Victor Sidy, the board president since 2004 who is being replaced this year by Wit McKay, says the co-op has changed in other ways. “Only in the past five years has the building been able to make the mental shift from a ‘poverty’ mentality to a more professional way of doing business,” he notes. “In the past, the low bid was the only consideration, quick fixes had to be made. The guidance of our managing agent, Argo, was crucial for us.” He adds that the building’s location and character have tended to attract creative types: actors, designers, photographers, and artists.

“We like to look at a problem from different points of view, discuss it, and run with the best idea,” says Sidy, an architect who is dean of Taliesin West in Arizona. As an example, he cites a plan to plant trees in front of the building. Initially stymied by word that it was illegal to plant trees above underground utilities, residents started researching the matter. They found an infrastructure survey and realized they could plant trees in certain locations. “Now those trees are flourishing,” Sidy says, “and they’ve changed the entire character of the block.”

Golden, the former board president, says simply: “We’re not living on the edge anymore. We’re more of a traditional co-op.” Which is both good and bad, as far as Schultz, the treasurer, is concerned. “Most shareholders are unaware of what’s happening in the building,” he says. “That’s very typical of most co-ops. As people pay more and more for their apartments, they become more demanding.”

The More Things Change

There are at least two lessons to be learned from the metamorphosis of 328 West 17th Street. One, surely, is that the more things change in this city, the more they stay the same. One shareholder even went so far as to describe the co-op’s struggles as a microcosm of what’s happening in the city at large.

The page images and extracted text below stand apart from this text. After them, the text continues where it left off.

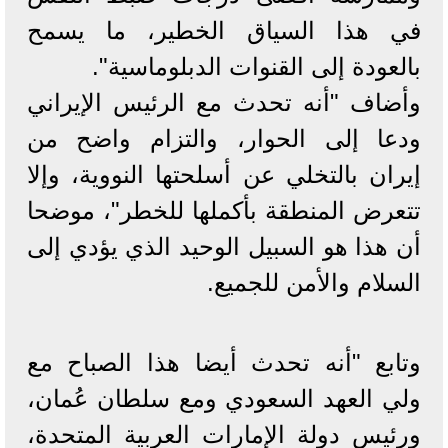
في هذا السياق الخطير، ما يسمح
بالعودة إلى القنوات الدبلوماسية".
وأضاف "أنه تحدث مع الرئيس الإيراني
ودعا إلى الحوار، والتزام واضح من
إيران بالتخلي عن أسلحتها النووية، وإلا
تتعرض المنطقة بأكملها للخطر"، موضحا
أن هذا هو السبيل الوحيد الذي يؤدي إلى
السلام والأمن للجميع.
وتابع "أنه تحدث أيضا هذا الصباح مع
ولي العهد السعودي ومع سلطان عُمان،
ورئيس دولة الإمارات العربية المتحدة،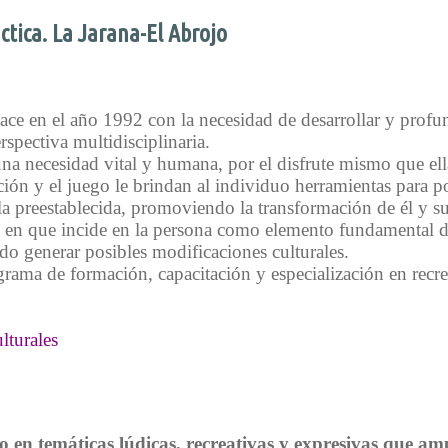
ctica. La Jarana-El Abrojo
 en el año 1992 con la necesidad de desarrollar y profundi
rspectiva multidisciplinaria.
 una necesidad vital y humana, por el disfrute mismo que e
ón y el juego le brindan al individuo herramientas para pod
 la preestablecida, promoviendo la transformación de él y s
 en que incide en la persona como elemento fundamental de
ndo generar posibles modificaciones culturales.
rama de formación, capacitación y especialización en recr
lturales
 en temáticas lúdicas, recreativas y expresivas que amp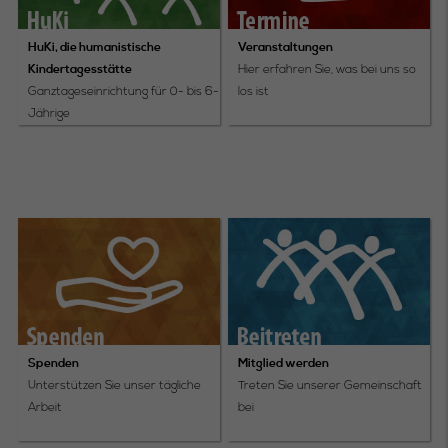
HuKi, die humanistische
Veranstaltungen
Kindertagesstätte
Hier erfahren Sie, was bei uns so
Ganztageseinrichtung für 0- bis 6-
los ist
Jährige
Spenden
Mitglied werden
Unterstützen Sie unser tägliche
Treten Sie unserer Gemeinschaft
Arbeit
bei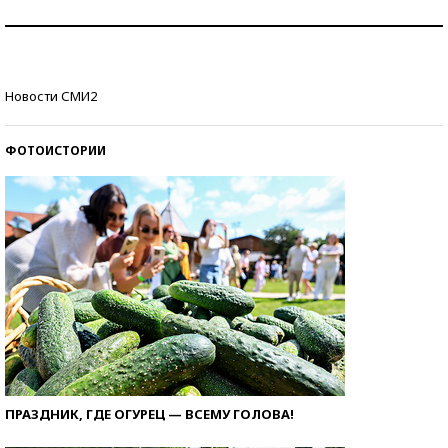
Знаменитости и бизнесмены, добившиеся успеха
со второй попытки
Как защититься от солнца на курорте?
Новости СМИ2
ФОТОИСТОРИИ
ПРАЗДНИК, ГДЕ ОГУРЕЦ — ВСЕМУ ГОЛОВА!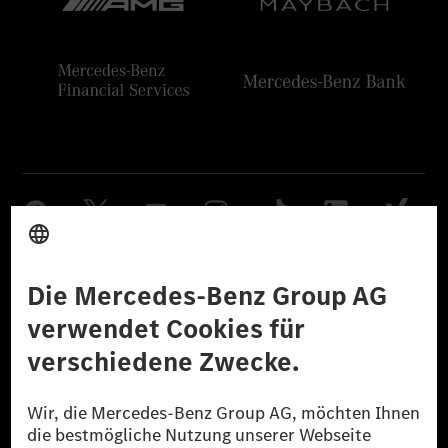
Anbieter
Rechtliche Hinweise
Einstellungen
Datenschutz
Lizenzhinweise Dritter
Barrierefreiheit
© 2026 Mercedes-Benz Group AG. Alle Rechte vorbehalten.
[1] Bilanziell CO₂-neutral bedeutet, dass nicht vermiedene oder nicht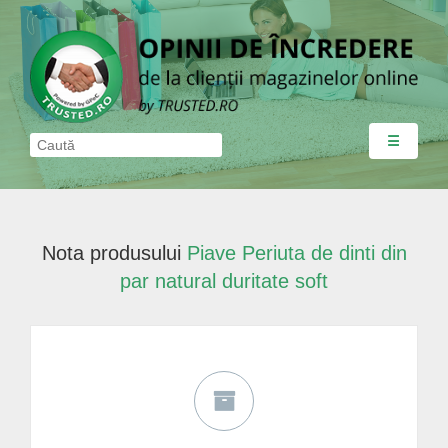
☰
Nota produsului
Piave Periuta de dinti din
par natural duritate soft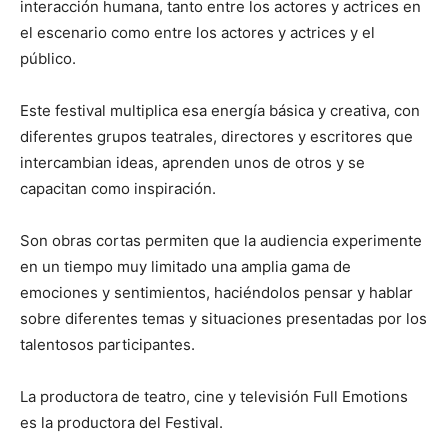
interacción humana, tanto entre los actores y actrices en
el escenario como entre los actores y actrices y el
público.
Este festival multiplica esa energía básica y creativa, con
diferentes grupos teatrales, directores y escritores que
intercambian ideas, aprenden unos de otros y se
capacitan como inspiración.
Son obras cortas permiten que la audiencia experimente
en un tiempo muy limitado una amplia gama de
emociones y sentimientos, haciéndolos pensar y hablar
sobre diferentes temas y situaciones presentadas por los
talentosos participantes.
La productora de teatro, cine y televisión Full Emotions
es la productora del Festival.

“This is not the story of a fancy co-op with a lot of resources, a lot of property. These are very basic people. These are the kind of folks who need to stay in New York to make it a success, yet no one is helping us. That’s the problem with the city. It’s becoming a place for the wealthy and the poor. There is no in-between anymore.”

Those words sound like they were spoken yesterday, don’t they? But they were not. They come from the time when the co-op was teetering on the brink of ruin – way back in 1991. There is, truly, nothing new under the sun.

Another lesson is that crisis can actually be a healthy thing for a co-op. “One thing I learned is that in times of desperation, it’s very clear what’s productive and what’s frivolous,” says Golden. “We didn’t have time for internecine squabbles and small problems. I’ve watched other boards, and it’s shocking how short-sighted and frivolous they can be. Our difficulties strengthened us. The trick is not to lose sight of those lessons as the board changes. We have an institutional memory here.”

Sidy agrees. “We benefited from prioritizing our goals as a board,” he says. “For example, we determined early on that trees, sidewalks, and hallways were more important than new entry doors and stoops. So we put our money there, spending a bit more but having the work done professionally and in a high-quality manner. Also, although the board includes members with a great deal of expertise, we were not reticent about calling upon outside experts as needed.”

The final lesson of this metamorphosis is that white knights, shareholder camaraderie, elbow grease, determination, ingenuity, and pluck are wonderful things, but they can carry a co-op only so far. And they pale in the face of that great double-edged sword known as market forces.

This, in fact, is the crowning irony of the story: the very thing that caused all the trouble in the first place – the relentlessly cyclical nature of the New York City real estate market – is also what brought an end to all the trouble. Just as the co-op suffered mightily thanks to the declining market after Black Monday, it has flourished thanks to the market boom of recent years.

“What allowed this building to make it through the difficult years was the dramatic increase in real estate prices,” says Golden. “If you tried to pick a block in Manhattan that’s been more blessed by the boom, you’d be hard-pressed to find one. In the end, the boom is what saved this building.”